Throughout 2016, I am participating in the “Who I Am” project which is the brainchild of Dana from Kiss My List and Bev from Linkouture.  This month’s topic is: ‘Betcha didn’t know…’.

(You can find all of the other chapters in my “Who I Am” story here.)

Mocadeaux - page breakWe all have some life experiences that stand out in our memory for one reason or another. Wacky, wonderful, life-changing or personality-revealing, these experiences help to illustrate the story of our life.

Please let me share a few “betcha didn’t know” facts about myself.

Over the course of my life, I have moved 25 times.

moving boxes

Witness protection program?

No, just a family that likes adventure and isn’t afraid to try new places.

These different homes include 3 dorm rooms in college, a couple of temporary housing apartments occupied while we waited to move into one house or another and multiple homes in five different states. Each of these moves involved copious amounts of boxes, paper, and tape.

So, yeah, I’m kind of an expert at moving. If you need any advice, I’m your gal.

I’ve been to dinner with Phil Donahue and on a late night Denny’s run with Timothy Leary.

When I was at Notre Dame I was the Comptroller of the Student Union.

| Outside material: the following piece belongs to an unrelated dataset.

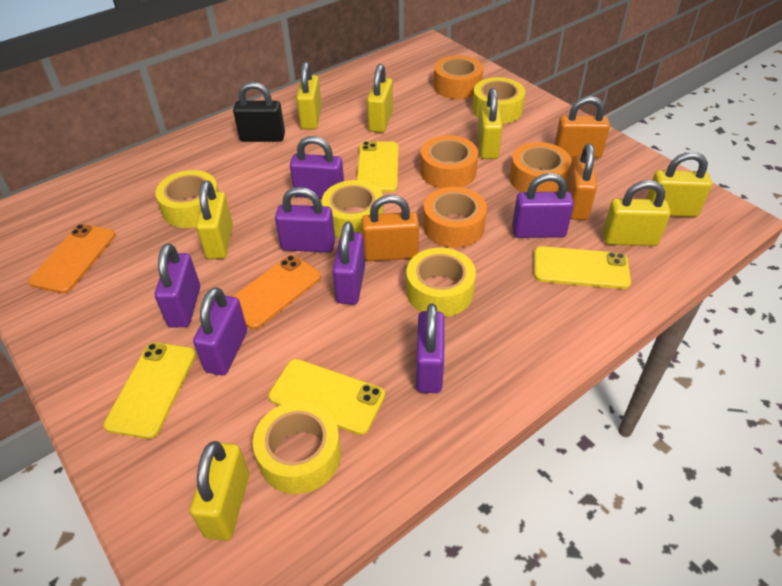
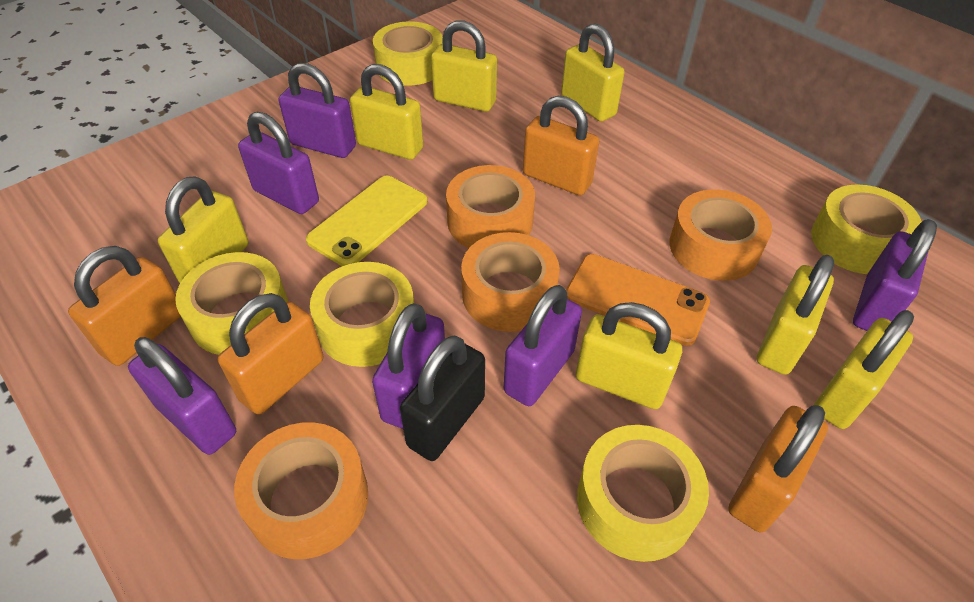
orange padlock: 3 -> 4
orange phone: 2 -> 1
purple padlock: 7 -> 6
yellow phone: 4 -> 1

This very exciting job meant that I paid the bills for all of the Student Union sponsored events, got free admission to these events (making me a very cheap date) and occasionally got to dine with the various celebrities who came to campus.

 

Phil Donahue, Notre Dame alumni, husband of Marlo Thomas, and former talk show host is the person whom Oprah credits with paving the way for Oprah to become OPRAH.

Phil was on campus for a lecture and four or five of us took him out to dinner at a fancy-pants restaurant.

Quite charming, he spent the entire meal asking us about life on campus and seemed particularly interested in how women were assimilating into life at Notre Dame since the school had become co-ed only a few years earlier.

 

Our trip to Denny’s with Timothy Leary, world-renowned proponent of the mind-expanding benefits of LSD, was something different.

I assure you that no LSD was involved but Mr. Leary did bring a bottle of liquor in a paper bag from which he took frequent gulps while enjoying his Grand-Slam Breakfast.

I’m a proud member of the CPA Exam 300 Club.

The CPA exam consists of four parts. The passing score for each part is 75. Those of us in the 300 Club scored exactly 75 points on all four parts meaning that we just barely passed studied precisely the correct amount of time and not one minute too much.

My place of employment has been robbed – twice.

The first time was when I was in high school working at a bookstore in the mall with my sister. One day I was managing the cash register while my sister was in the back room working on inventory.

There were a number of customers in the store and a few in line at the register. As one customer departed, a couple stepped up to the register. She distracted me with questions about a display behind me before I had a chance to close the register drawer. After what seemed like only a few seconds, I turned around to see her accomplice yanking money out of the cash register.

Insanity kicked in. Yelling something like, “What do you think you are doing? Give that back!”, I grabbed the money out of the robber’s hand and the duo ran out of the store.

(Definitely one of the most foolish and unsafe things I’ve ever done and was, in fact, my answer to Coach Daddy’s 6 Word Challenge for June: Tell us about something you did decidedly unsafe – in six words.)

shakedown

The second time, I was working at a bathing suit shop on the beach and noticed a woman stick a couple of string bikinis in her beach bag. This time, I was smart and called the authorities rather than taking matters into my own hands. The police nabbed the woman in the parking lot and – wouldn’t you know – she had a gun in her purse.

I’m not sure that those bikinis were worth risking a charge of armed robbery. Throw in a Speedo or two then maybe…

I volunteered on the committee to bring the 2016 Olympics to Chicago.

Chicago 2016

For a couple of years, I spent hours each week as a volunteer with the Chicago 2016 committee. Without a doubt, this was one of the most rewarding and amazing experiences I have ever had.

I rode the train downtown one or two days per week to work in the office doing everything from making copies to researching international holidays. I helped out at events all over the city including Taste of Chicago and youth fitness events.

I greeted International Olympic Committee members when they came to Chicago for their site visit and stood on the stage near President Obama as the city celebrated making the first cut from Applicant City to Candidate City.

Even as a volunteer, I got to participate in small ways at big events.

I collected a lot of great SWAG and most importantly met lots and lots of incredible people who were all working diligently towards the same goal.

Sadly, the International Olympic Committee decided that the games should, for the first time ever, be held in South America rather than in the greatest city in the greatest country in the world.

Go figure.

So as you are watching the Rio Olympics with all of the talk of Zika and filthy water and crime and power outages, remember the folks who tried really, really hard to bring the 2016 Olympic Games to the good old U.S. of A. Coulda, woulda, shoulda.